News
Actions of locally compact groups
The paper "Abstract group actions of locally compact groups on CAT(0) spaces" by Philip Möller and Olga Varghese will be published on the journal Groups, Geometry and Dynamics!
Link to the paper: preprint version
Abstract:
We study abstract group actions of locally compact Hausdorff groups on CAT(0) spaces. Under mild assumptions on the action we show that it is continuous or has a global fixed point. This mirrors results by Dudley and Morris-Nickolas for actions on trees.
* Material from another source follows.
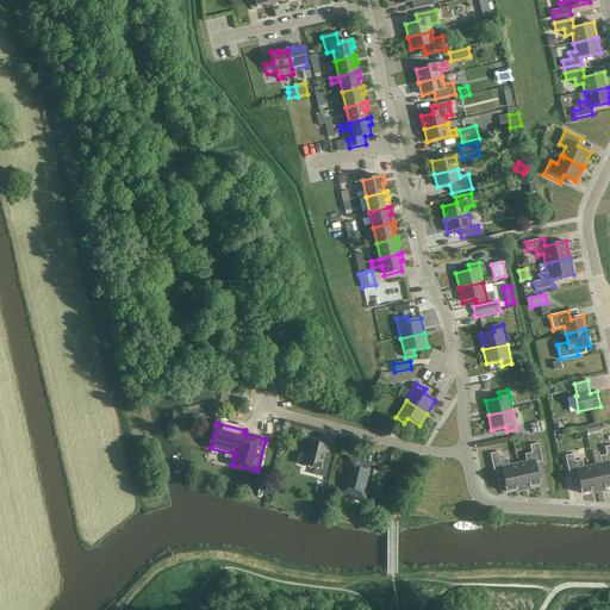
[(541,423),(531,425),(533,434),(542,431),(542,430),(546,430),(545,423),(541,424),(541,423)]
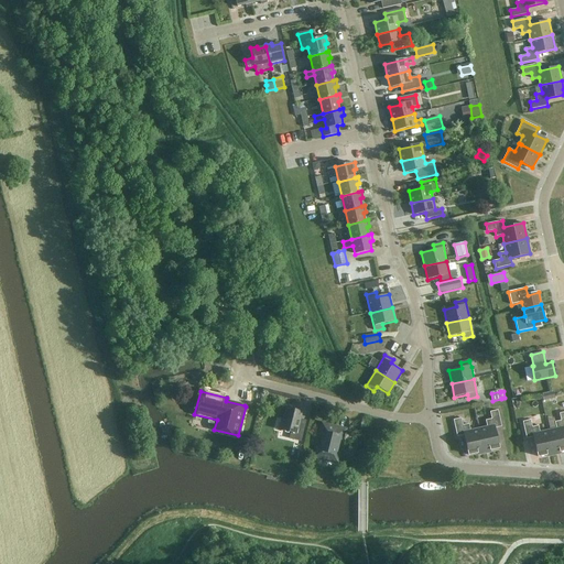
[(544,402),(555,400),(553,392),(542,396),(544,402)]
As a consequence we obtain a geometric proof for the fact that any abstract group homomorphism from a locally compact Hausdorff group into a torsion free CAT(0) group is continuous.
Tee-Seminar WWU Münster
On Tuesday 11 May, Olga will talk about
"Automatic continuity for groups whose torsion subgroups are small"
at the Tee-Seminar der AG Kramer in the WWU Münster.
See you there!
Algorithmic recognition of spatial graphs
The preprint "Canonical decompositions and algorithmic recognition of spatial graphs" by Stefan Friedl, Lars Munser, José Pedro Quintanilha and Yuri Santos Rego has been recently uploaded to the arXiv!
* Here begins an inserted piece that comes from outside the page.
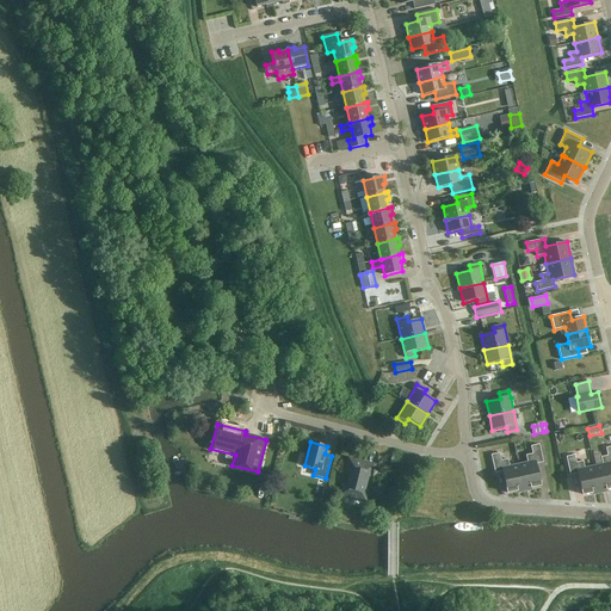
[(528,462),(519,464),(524,489),(541,486),(536,464),(543,462),(539,444),(531,446),(532,454),(526,456),(528,462)]
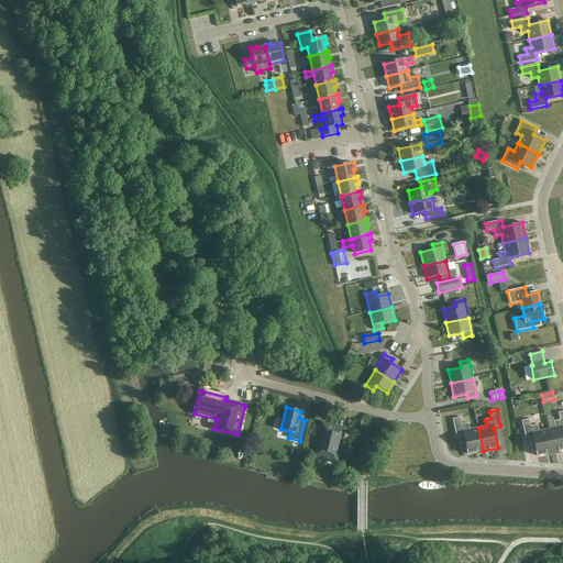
[(552,452),(562,449),(562,429),(562,428),(562,411),(559,412),(560,420),(554,421),(555,428),(547,430),(552,452)]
Link to the paper: arXiv:2105.06905
Abstract:
We prove that there exists an algorithm for determining whether two piecewise-linear spatial graphs are isomorphic. In its most general form, our theorem applies to spatial graphs furnished with vertex colorings, edge colorings and/or edge orientations. We first show that spatial graphs admit canonical decompositions into blocks, that is, spatial graphs that are non-separable and have no cut vertices, in a suitable topological sense. Then we apply a result of Haken and Matveev in order to algorithmically distinguish these blocks.